When caught and convicted, will the correction system be able to rehabilitate him? Was Willie Horton on the path to rehabilitation? I’m not a psychologist, but I know that some people are not able or willing to rehabilitate. Can a jury decide this? I suppose not. Since I’m not a psychologist, I couldn’t decide, and nor could all but a very few jurors. However, many jurors are driven by emotions, especially in cases like this. Decisions based on emotion, are what got us in this mess, it’s obviously not the solution.

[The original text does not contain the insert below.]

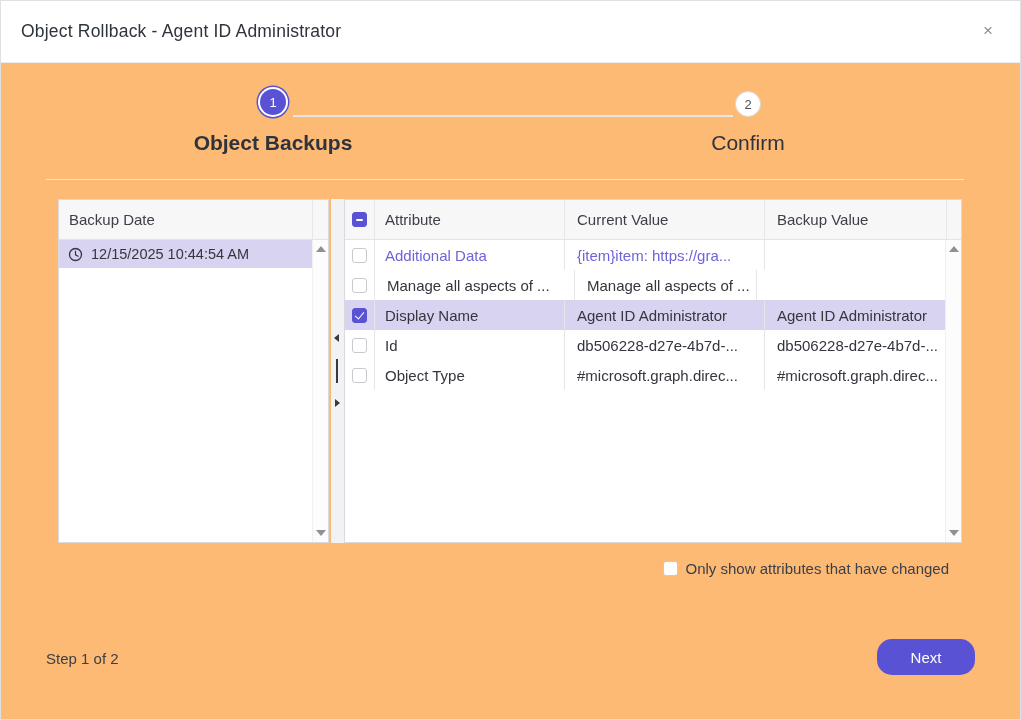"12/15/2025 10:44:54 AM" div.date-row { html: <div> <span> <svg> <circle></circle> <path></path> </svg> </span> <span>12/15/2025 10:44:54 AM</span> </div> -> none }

In cases where the bad apples must be separated from society, rehabilitation should still be a regular part of the incarceration, but keeping the bad apples out of society has to be the primary focus in these cases. For those who we are unable to keep out of society should then be considered candidates for a more permanent solution. Is that solution Capital Punishment? I don’t think so.

In conclusion, what do we do with the people responsible for 9/11? I suggest we start with impeachment. If we fail to impeach, will that encourage criminal behavior by future presidents? Maybe in some cases, but it’s not a solution in itself, either.

What do we do with the three 9/11 suspects delivered by Bush? Maybe we could start by apologizing for being so un-American and torturing them and refusing them legal council. Then, if they truly are guilty, we could rehabilitate them and use them as poster children on anti-terrorist propaganda to broadcast to religiously fanatical groups here and abroad.